- _Task statement_: All of the data should be output character for character, except the pictures.

- _Information supplied_:

=== Section Start ===

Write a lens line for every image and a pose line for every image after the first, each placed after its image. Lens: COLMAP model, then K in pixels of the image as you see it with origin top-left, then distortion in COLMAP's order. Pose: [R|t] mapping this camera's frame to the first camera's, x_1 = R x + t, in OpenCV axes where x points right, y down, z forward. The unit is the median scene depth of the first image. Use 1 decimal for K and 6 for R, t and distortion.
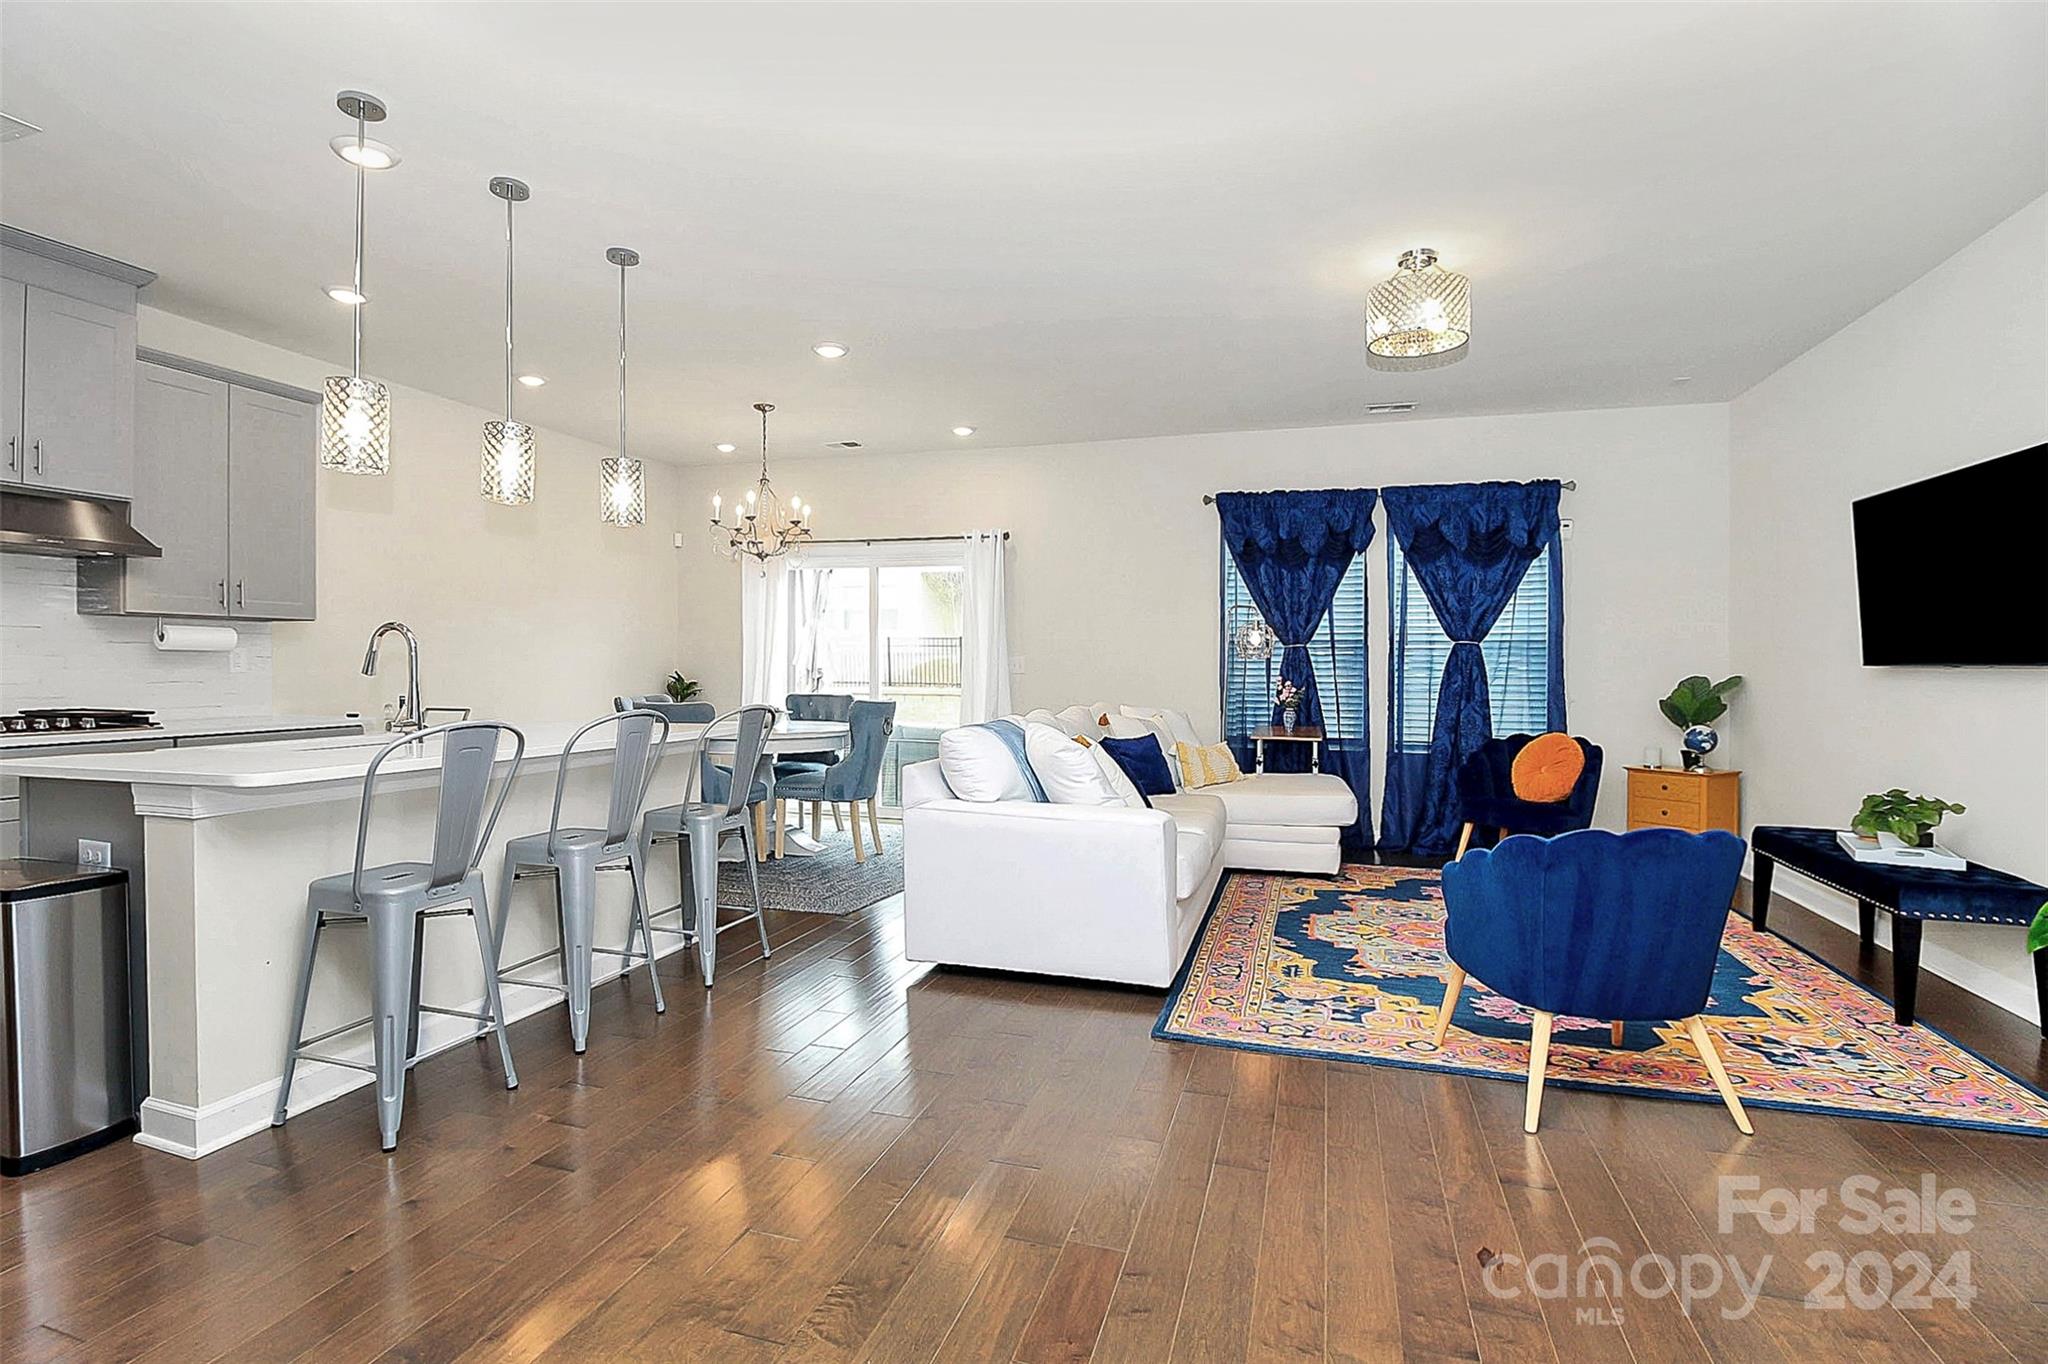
lens RADIAL K [[984.2, 0, 1005.0], [0, 984.2, 669.3], [0, 0, 1]] dist [-0.003458, -0.006386]
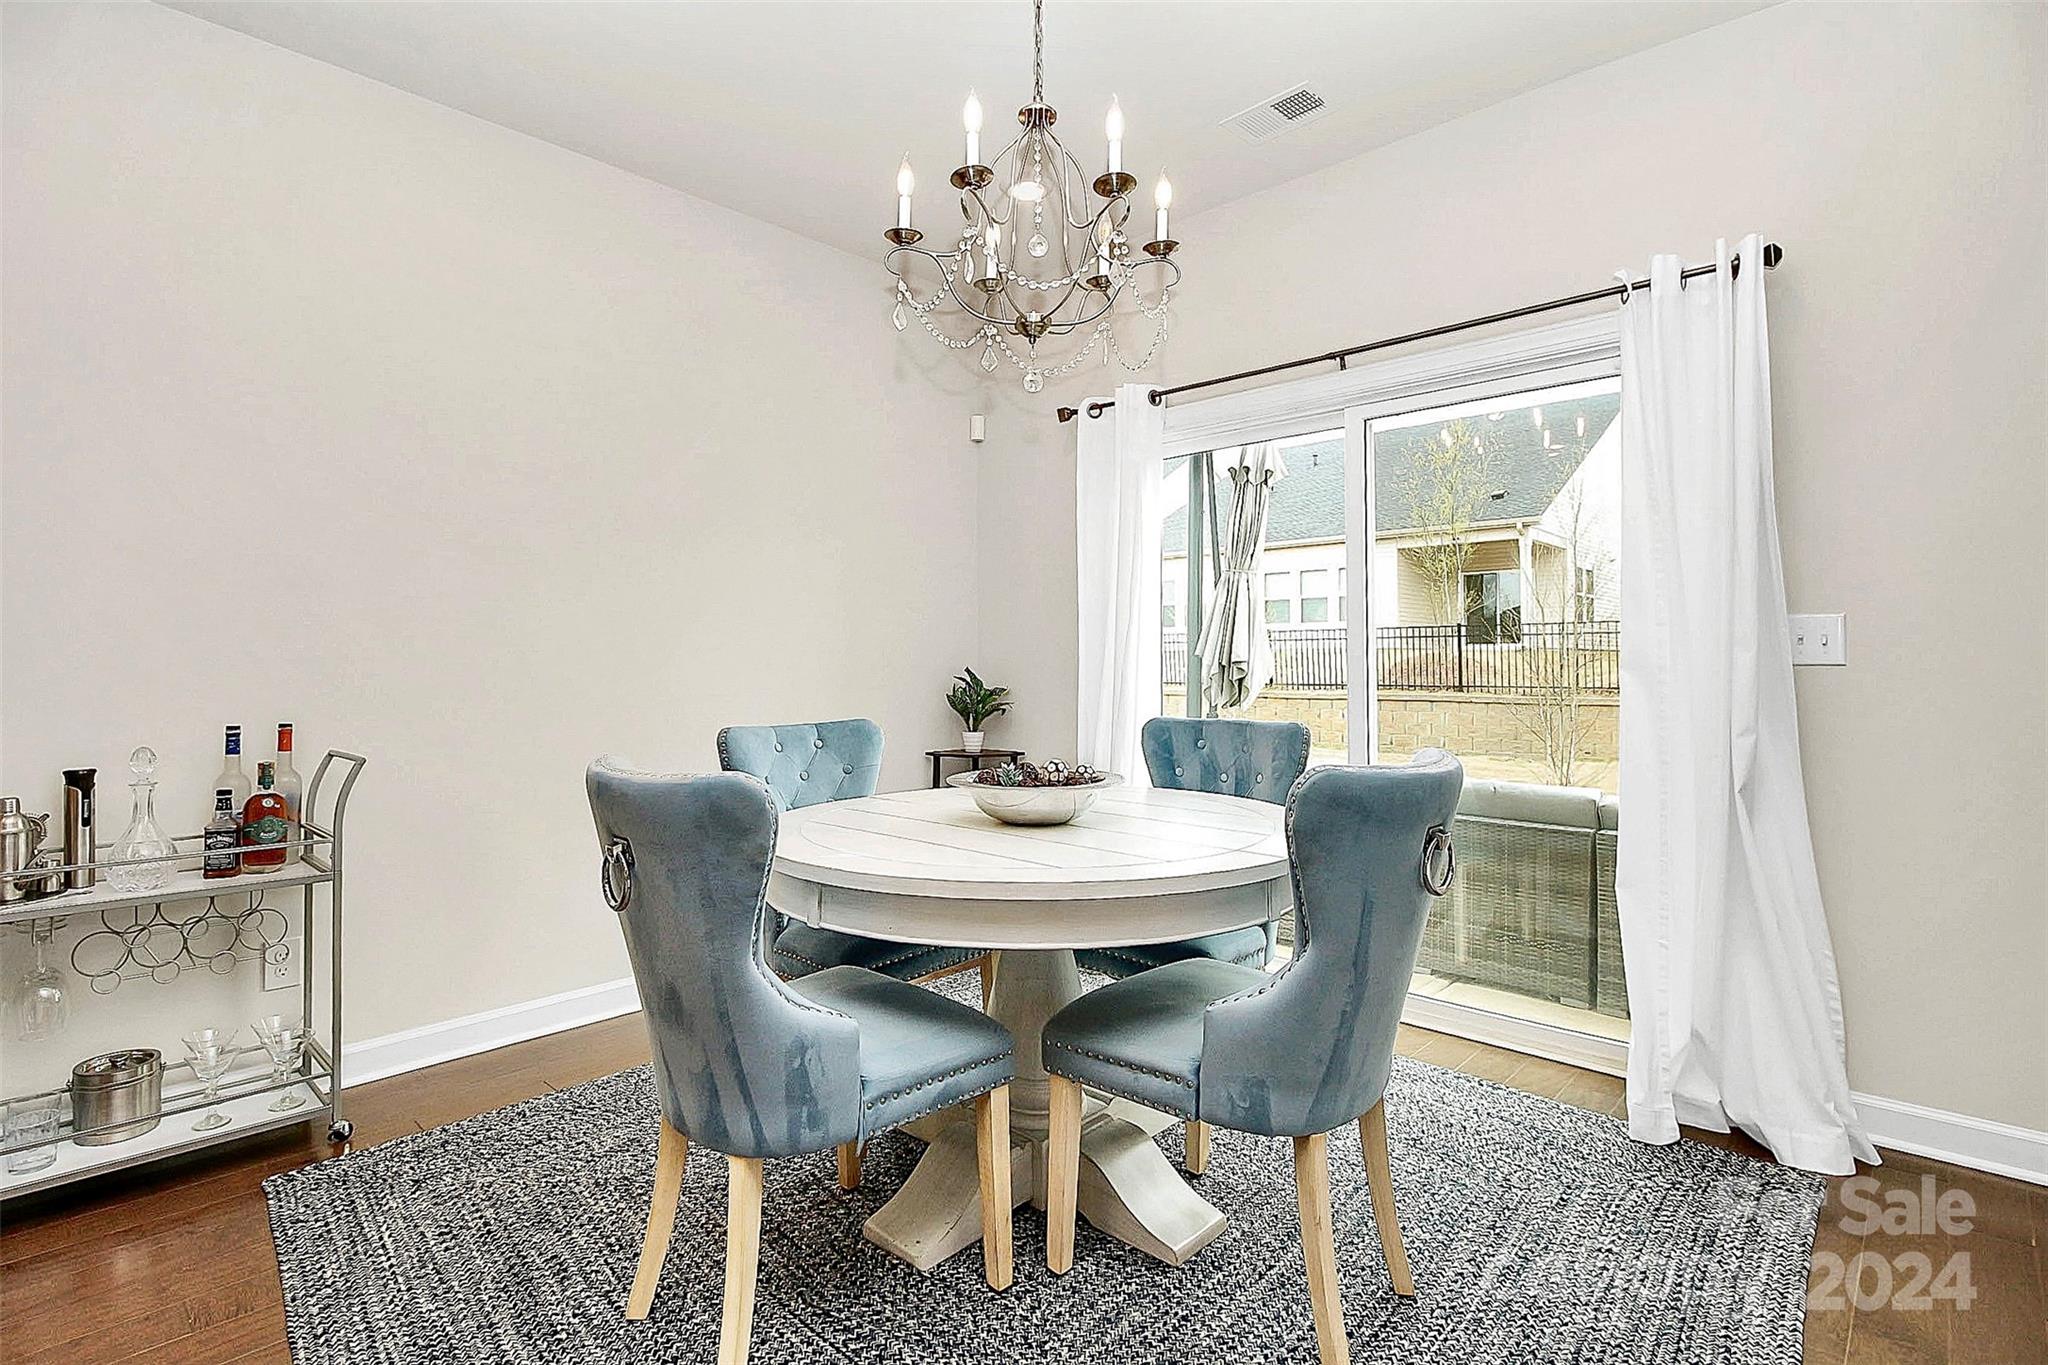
lens RADIAL K [[980.0, 0, 1029.5], [0, 980.0, 673.8], [0, 0, 1]] dist [-0.004176, -0.001311]
pose [[0.905316, -0.007423, -0.424674, -0.102883], [0.008416, 0.999964, 0.000465, 0.005961], [0.424655, -0.003995, 0.905346, 0.687848]]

=== Section End ===

- _Your response_:
Write a lens line for every image and a pose line for every image after the first, each placed after its image. Lens: COLMAP model, then K in pixels of the image as you see it with origin top-left, then distortion in COLMAP's order. Pose: [R|t] mapping this camera's frame to the first camera's, x_1 = R x + t, in OpenCV axes where x points right, y down, z forward. The unit is the median scene depth of the first image. Use 1 decimal for K and 6 for R, t and distortion.
lens RADIAL K [[984.2, 0, 1005.0], [0, 984.2, 669.3], [0, 0, 1]] dist [-0.003458, -0.006386]
lens RADIAL K [[980.0, 0, 1029.5], [0, 980.0, 673.8], [0, 0, 1]] dist [-0.004176, -0.001311]
pose [[0.905316, -0.007423, -0.424674, -0.102883], [0.008416, 0.999964, 0.000465, 0.005961], [0.424655, -0.003995, 0.905346, 0.687848]]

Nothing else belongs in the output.